About the Heisenberg uncertainty principle

[Another]

heisenberg uncertainty principle

$Δx Δp ≥ ħ$

where

$Δx = \sqrt{<\hat{x}^2>-<\hat{x}>^2}$
$Δp = \sqrt{<\hat{p}^2>-<\hat{p}>^2}$

I don't know. Why $Δx$ equal to $\sqrt{<\hat{x}^2>-<\hat{x}>^2}$ and $Δp$ equal to $\sqrt{<\hat{p}^2>-<\hat{p}>^2}$

What can I find out about this keyword ? I want to see the proof.

 

[kuruman]

$\Delta x$ is just the root mean square (RMS) value of the difference between the average value $<x>$ and some $x$. Same for $\Delta p$.
Mathematically $(\Delta x)^2=\left< (<x>-x)^2 \right>$
Expanding the square on the right side,
$\left< (<x>-x)^2 \right>=<x>^2-2<<x>x>+<x^2>=<x>^2-2<x><x>+<x^2>=<x^2>-<x>^2$
Therefore $\Delta x=\sqrt{<x^2>-<x>^2}$.

Note: The angular brackets imply averaging or expectation value.

 

[ZapperZ]

heisenberg uncertainty principle

$Δx Δp ≥ ħ$

where

$Δx = \sqrt{<\hat{x}^2>-<\hat{x}>^2}$
$Δp = \sqrt{<\hat{p}^2>-<\hat{p}>^2}$

I don't know. Why $Δx$ equal to $\sqrt{<\hat{x}^2>-<\hat{x}>^2}$ and $Δp$ equal to $\sqrt{<\hat{p}^2>-<\hat{p}>^2}$

What can I find out about this keyword ? I want to see the proof.
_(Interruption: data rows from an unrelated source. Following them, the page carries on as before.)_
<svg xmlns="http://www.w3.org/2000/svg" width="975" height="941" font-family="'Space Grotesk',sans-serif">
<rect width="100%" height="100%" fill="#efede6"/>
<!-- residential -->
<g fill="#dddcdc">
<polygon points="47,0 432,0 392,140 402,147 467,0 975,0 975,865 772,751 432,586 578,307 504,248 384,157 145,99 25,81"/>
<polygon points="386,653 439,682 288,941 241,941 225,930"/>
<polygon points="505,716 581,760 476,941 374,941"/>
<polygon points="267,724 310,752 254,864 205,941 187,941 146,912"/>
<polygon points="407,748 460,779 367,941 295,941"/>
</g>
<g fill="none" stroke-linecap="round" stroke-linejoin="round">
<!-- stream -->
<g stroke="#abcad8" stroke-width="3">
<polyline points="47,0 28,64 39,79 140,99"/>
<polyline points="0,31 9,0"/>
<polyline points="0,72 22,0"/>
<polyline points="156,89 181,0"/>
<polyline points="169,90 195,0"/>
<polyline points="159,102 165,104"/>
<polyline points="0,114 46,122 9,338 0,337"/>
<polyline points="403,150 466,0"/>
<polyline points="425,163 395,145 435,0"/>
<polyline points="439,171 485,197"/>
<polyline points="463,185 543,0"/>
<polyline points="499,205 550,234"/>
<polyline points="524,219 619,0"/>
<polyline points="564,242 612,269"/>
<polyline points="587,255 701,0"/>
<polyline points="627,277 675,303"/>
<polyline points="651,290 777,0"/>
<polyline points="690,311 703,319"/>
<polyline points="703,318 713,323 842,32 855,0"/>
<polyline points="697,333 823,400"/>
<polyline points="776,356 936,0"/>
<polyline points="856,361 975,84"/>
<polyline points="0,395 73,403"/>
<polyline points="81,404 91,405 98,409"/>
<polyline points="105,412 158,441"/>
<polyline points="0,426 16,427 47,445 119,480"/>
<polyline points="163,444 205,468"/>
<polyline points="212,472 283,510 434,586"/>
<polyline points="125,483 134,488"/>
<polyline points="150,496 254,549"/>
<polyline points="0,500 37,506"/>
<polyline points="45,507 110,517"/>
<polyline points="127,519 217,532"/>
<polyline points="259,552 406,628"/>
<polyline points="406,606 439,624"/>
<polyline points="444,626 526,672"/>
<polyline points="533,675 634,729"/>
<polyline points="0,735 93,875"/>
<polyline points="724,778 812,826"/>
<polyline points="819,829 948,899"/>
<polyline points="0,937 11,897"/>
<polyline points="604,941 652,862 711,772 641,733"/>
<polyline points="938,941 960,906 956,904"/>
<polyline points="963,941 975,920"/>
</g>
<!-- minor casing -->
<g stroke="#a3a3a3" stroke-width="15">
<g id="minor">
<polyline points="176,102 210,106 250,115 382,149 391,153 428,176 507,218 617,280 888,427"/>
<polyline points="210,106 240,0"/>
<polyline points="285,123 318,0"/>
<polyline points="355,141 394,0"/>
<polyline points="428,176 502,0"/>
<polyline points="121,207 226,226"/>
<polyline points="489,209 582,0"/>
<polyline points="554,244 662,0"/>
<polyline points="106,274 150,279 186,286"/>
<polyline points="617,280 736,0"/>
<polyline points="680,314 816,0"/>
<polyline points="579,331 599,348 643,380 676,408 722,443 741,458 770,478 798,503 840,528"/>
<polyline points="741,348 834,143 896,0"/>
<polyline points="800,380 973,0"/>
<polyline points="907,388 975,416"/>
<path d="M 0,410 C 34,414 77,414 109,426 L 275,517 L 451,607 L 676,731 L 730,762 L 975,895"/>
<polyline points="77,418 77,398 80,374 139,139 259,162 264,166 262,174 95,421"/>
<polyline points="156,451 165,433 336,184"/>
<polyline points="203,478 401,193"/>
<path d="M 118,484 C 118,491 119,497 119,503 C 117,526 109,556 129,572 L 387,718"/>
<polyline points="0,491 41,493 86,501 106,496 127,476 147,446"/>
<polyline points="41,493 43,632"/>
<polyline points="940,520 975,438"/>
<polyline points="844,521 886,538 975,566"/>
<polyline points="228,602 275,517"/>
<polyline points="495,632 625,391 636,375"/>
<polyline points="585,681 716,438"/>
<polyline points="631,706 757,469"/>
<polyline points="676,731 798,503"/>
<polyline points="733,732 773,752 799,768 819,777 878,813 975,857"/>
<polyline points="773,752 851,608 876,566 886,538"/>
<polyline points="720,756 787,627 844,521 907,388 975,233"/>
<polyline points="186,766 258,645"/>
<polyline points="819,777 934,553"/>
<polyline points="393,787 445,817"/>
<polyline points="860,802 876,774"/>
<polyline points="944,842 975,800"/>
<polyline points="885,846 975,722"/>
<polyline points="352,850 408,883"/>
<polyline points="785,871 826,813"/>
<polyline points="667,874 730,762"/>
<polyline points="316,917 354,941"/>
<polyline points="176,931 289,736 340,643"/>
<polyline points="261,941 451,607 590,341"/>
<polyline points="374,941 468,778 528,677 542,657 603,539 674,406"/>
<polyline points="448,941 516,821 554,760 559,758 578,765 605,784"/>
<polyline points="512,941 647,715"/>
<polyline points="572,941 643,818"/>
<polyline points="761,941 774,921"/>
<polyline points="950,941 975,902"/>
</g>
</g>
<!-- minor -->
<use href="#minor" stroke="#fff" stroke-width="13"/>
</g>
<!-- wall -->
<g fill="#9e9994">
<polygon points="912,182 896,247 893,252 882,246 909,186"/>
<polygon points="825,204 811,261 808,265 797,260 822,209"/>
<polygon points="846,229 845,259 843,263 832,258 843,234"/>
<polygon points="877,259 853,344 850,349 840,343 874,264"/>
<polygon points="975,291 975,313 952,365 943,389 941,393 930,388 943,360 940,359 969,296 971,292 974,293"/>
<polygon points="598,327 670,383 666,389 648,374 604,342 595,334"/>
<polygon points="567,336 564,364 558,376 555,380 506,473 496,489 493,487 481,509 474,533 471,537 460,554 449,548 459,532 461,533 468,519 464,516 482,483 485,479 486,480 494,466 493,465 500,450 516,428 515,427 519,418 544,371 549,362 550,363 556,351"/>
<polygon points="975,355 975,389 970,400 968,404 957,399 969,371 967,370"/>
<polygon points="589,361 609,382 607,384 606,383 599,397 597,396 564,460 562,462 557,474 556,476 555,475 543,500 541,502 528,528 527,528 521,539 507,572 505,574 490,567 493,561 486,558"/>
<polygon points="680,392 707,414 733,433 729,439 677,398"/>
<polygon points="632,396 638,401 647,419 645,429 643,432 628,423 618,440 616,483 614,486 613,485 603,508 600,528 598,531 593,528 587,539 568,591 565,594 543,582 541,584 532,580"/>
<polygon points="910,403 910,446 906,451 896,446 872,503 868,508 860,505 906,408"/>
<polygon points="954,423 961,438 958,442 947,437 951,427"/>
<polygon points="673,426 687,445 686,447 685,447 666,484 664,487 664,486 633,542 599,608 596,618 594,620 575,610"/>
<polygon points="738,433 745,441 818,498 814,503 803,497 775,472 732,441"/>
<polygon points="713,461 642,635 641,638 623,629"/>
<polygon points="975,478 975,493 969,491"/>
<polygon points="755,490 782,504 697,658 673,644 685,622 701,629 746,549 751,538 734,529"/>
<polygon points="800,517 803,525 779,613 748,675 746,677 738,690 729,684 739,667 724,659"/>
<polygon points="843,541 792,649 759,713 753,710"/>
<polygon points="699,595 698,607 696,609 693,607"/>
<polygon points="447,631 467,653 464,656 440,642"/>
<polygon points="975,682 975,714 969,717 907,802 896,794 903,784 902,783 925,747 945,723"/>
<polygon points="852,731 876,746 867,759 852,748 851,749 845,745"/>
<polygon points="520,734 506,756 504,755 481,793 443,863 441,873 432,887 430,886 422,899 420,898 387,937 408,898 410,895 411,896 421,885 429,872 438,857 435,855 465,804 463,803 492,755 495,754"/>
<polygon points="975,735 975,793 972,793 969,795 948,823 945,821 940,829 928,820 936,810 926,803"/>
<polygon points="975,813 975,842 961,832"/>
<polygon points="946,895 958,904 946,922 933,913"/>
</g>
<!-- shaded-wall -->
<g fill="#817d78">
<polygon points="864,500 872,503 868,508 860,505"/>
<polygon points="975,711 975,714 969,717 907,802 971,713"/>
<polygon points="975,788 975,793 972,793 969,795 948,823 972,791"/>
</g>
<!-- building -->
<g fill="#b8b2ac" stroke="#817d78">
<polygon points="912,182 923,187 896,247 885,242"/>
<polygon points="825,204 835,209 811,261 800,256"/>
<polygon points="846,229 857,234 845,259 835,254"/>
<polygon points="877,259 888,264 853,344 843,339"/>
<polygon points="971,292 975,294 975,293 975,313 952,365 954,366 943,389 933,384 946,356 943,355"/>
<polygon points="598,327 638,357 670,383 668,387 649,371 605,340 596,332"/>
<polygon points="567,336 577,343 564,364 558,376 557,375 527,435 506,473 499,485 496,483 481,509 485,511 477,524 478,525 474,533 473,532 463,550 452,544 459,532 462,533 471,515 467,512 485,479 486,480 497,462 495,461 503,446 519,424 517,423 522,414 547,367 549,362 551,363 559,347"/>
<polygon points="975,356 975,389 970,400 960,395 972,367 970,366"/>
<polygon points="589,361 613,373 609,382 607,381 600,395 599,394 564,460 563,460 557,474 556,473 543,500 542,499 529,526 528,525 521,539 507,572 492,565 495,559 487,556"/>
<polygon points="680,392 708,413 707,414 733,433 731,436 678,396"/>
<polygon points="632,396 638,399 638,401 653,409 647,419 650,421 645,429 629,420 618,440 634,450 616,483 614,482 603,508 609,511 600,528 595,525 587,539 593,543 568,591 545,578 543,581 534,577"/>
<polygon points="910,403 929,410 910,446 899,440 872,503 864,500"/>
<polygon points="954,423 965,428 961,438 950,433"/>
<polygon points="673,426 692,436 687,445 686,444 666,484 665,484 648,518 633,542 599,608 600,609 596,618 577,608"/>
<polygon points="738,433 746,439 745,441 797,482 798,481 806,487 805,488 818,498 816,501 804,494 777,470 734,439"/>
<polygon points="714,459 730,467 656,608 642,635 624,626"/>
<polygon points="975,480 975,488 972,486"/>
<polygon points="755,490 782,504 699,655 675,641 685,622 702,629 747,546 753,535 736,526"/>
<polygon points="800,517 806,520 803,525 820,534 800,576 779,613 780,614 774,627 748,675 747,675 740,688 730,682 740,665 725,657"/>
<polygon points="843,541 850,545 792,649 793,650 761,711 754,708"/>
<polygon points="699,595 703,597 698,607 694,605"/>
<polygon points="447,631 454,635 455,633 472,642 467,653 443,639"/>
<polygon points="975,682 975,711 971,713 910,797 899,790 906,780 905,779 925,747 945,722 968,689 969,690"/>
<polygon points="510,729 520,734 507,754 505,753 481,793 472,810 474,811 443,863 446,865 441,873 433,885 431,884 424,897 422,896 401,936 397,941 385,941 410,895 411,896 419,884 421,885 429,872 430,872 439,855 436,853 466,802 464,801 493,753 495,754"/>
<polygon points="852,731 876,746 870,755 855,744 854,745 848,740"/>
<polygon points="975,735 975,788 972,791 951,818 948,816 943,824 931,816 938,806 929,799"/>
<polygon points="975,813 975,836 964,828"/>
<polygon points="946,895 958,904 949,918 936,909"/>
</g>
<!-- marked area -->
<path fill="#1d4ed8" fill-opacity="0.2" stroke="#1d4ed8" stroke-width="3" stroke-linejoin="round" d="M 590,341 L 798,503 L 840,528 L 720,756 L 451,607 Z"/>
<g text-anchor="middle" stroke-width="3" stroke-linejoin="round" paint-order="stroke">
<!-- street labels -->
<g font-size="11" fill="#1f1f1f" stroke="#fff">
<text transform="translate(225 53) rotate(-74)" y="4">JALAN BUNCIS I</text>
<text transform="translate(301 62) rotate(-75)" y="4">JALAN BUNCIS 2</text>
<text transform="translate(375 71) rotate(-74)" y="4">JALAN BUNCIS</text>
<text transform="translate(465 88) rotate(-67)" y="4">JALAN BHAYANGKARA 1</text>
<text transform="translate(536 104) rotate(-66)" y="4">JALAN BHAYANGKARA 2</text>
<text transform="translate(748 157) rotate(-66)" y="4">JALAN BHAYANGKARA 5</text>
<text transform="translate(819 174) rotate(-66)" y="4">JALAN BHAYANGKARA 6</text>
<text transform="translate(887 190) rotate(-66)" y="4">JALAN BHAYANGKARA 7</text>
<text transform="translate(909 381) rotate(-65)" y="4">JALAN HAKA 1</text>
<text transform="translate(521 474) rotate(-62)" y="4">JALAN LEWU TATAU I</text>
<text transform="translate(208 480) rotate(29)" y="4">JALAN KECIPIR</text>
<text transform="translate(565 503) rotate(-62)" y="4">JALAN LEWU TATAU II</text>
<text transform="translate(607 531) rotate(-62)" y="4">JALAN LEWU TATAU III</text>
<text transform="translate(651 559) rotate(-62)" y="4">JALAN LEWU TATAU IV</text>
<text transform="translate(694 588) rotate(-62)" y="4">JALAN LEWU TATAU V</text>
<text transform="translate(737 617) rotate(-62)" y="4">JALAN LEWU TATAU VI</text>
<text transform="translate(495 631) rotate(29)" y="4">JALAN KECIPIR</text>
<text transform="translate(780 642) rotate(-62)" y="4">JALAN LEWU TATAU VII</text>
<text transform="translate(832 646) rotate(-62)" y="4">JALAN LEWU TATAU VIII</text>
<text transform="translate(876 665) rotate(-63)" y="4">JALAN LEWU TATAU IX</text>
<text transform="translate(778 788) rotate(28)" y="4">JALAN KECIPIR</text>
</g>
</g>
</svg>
I'm not sure what you mean by wanting to see the "proof". This is the definition of "standard deviation" in field of statistics. Show those expressions to a statistician who knows nothing about QM, and he/she should be able to tell you what they are.

Zz.